▶ [Exercise]
For this exercise, output the entries below exactly from the line that holds "186 125 127812" to the line that holds "91 199 3848", both ends included. No pictures belong in the copy.

▶ [Listed entries]
═══
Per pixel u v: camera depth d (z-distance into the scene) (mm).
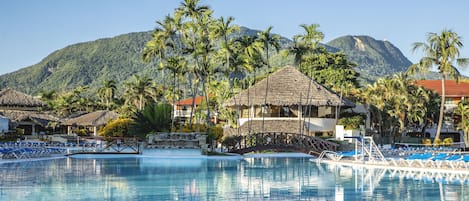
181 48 60750
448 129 76312
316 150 46031
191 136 44875
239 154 46531
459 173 30047
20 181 24734
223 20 58125
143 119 50031
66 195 20328
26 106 87062
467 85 87875
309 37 67688
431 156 33969
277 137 47406
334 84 76062
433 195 20938
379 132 65312
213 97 89500
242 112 62531
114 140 50562
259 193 21438
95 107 116375
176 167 33531
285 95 59344
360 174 29656
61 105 110750
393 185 24250
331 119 60375
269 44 65938
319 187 23469
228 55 58531
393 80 68938
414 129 77812
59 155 43594
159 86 115000
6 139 56500
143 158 42188
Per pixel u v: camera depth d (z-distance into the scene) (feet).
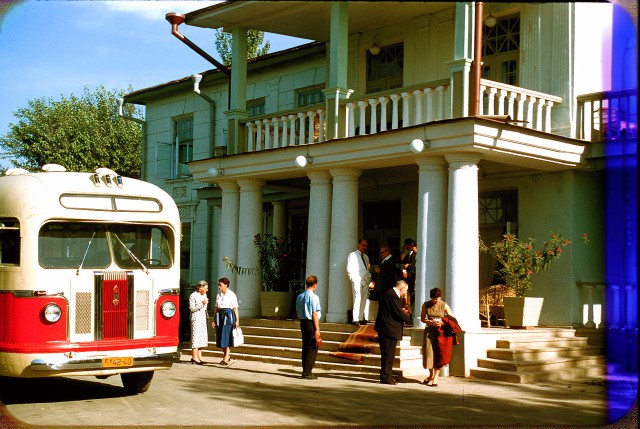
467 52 48.60
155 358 38.68
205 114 86.89
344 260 55.31
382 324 44.70
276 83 79.92
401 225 64.59
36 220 36.52
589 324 52.90
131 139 116.26
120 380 46.16
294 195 74.18
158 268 40.11
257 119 63.57
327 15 62.34
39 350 35.78
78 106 114.42
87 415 34.06
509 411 35.40
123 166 115.55
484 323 54.54
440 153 48.91
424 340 44.14
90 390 41.88
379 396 39.78
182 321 76.18
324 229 57.31
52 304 36.37
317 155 56.44
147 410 35.42
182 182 89.20
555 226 54.39
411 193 63.98
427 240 49.83
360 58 68.49
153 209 40.32
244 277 62.90
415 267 54.29
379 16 63.41
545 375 45.70
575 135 53.26
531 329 51.60
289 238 68.23
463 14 48.73
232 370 50.88
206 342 55.36
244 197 63.31
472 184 48.32
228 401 38.01
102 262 38.29
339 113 56.13
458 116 48.67
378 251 67.56
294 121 60.64
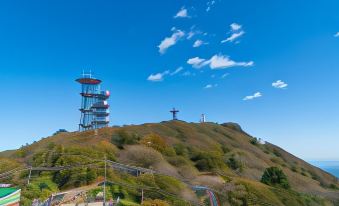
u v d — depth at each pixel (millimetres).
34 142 90250
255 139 136750
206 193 61125
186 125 127812
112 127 108938
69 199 49781
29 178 56906
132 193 55031
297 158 133625
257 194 64500
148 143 84938
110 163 65625
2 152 85688
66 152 69312
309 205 71062
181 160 79688
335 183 114125
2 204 37250
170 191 57938
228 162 91188
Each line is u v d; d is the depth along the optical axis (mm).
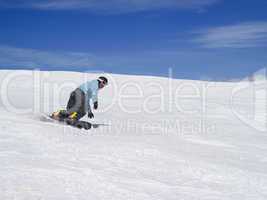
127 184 4555
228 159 7152
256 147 9133
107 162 5559
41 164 4879
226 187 5094
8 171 4348
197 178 5367
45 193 3814
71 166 5008
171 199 4207
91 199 3848
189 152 7367
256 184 5426
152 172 5355
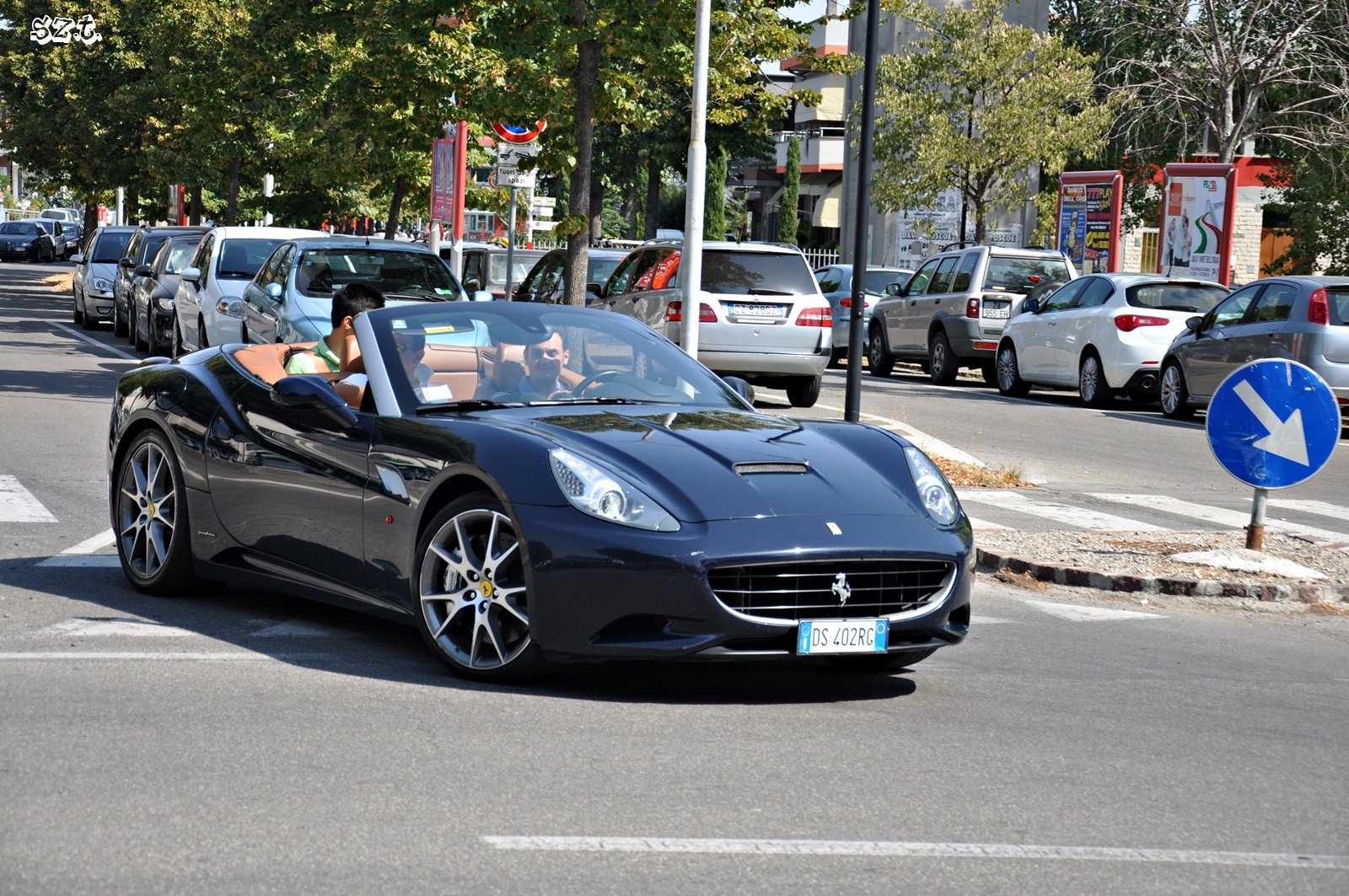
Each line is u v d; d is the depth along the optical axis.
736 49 20.89
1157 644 8.98
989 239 53.72
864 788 5.68
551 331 8.43
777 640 6.69
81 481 13.33
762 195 103.94
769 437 7.51
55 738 5.94
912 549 6.87
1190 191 34.53
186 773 5.54
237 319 22.56
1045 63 44.19
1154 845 5.19
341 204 47.28
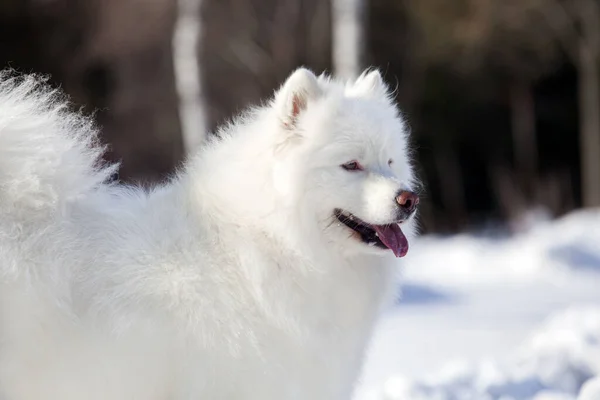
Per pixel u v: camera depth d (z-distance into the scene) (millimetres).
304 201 5039
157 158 30500
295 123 5156
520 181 35281
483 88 36188
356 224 5172
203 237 5008
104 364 4758
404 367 9289
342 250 5164
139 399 4832
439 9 32438
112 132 29734
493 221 34281
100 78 30156
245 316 4871
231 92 28641
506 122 36812
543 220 31484
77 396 4789
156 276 4840
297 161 5055
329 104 5262
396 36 32594
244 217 4992
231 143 5305
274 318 4895
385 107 5590
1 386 4703
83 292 4797
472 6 32219
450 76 35812
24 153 4887
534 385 7293
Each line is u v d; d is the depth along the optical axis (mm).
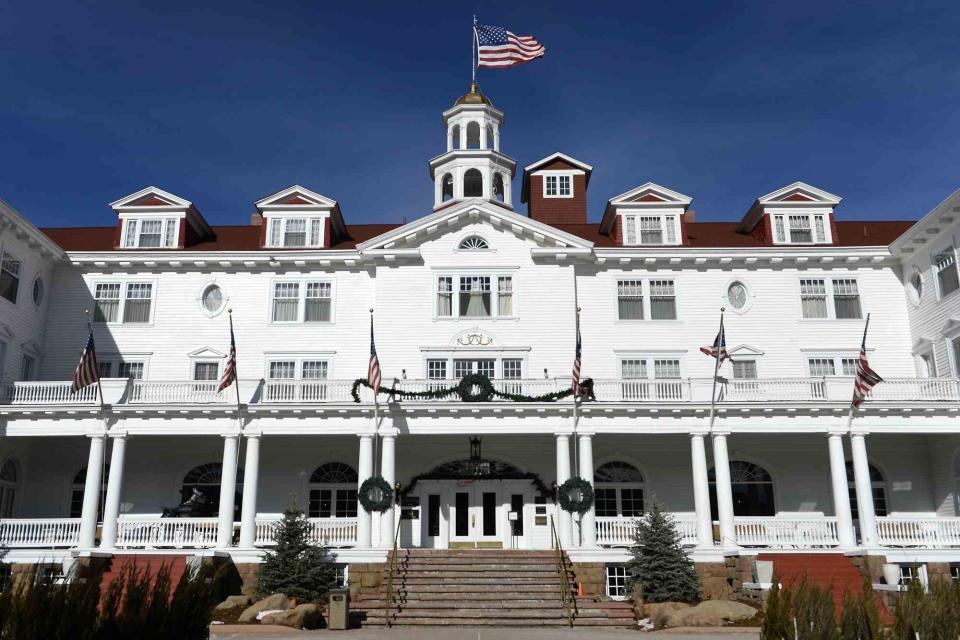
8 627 11148
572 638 23156
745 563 31281
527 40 47031
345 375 39000
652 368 39219
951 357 35938
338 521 33156
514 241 39875
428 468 37469
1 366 35625
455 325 38781
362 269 40375
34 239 37062
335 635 23641
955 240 35469
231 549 31750
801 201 41344
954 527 32781
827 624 13219
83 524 32312
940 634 12789
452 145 50156
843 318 39844
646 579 29797
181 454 38469
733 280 40219
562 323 38844
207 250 40812
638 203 41500
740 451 38219
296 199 41750
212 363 39438
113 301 40031
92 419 33750
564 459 33500
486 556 31547
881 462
═══
▶ [Task result]
186 125 127812
112 127 108938
69 199 49781
29 178 56906
132 193 55031
297 158 133625
257 194 64500
148 143 84938
110 163 65625
2 152 85688
66 152 69312
309 205 71062
181 160 79688
335 183 114125
2 204 37250
170 191 57938
228 162 91188
Each line is u v d; d is the depth along the optical axis (mm).
127 184 4555
228 159 7152
256 147 9133
107 162 5559
41 164 4879
226 187 5094
8 171 4348
197 178 5367
45 193 3814
71 166 5008
171 199 4207
91 199 3848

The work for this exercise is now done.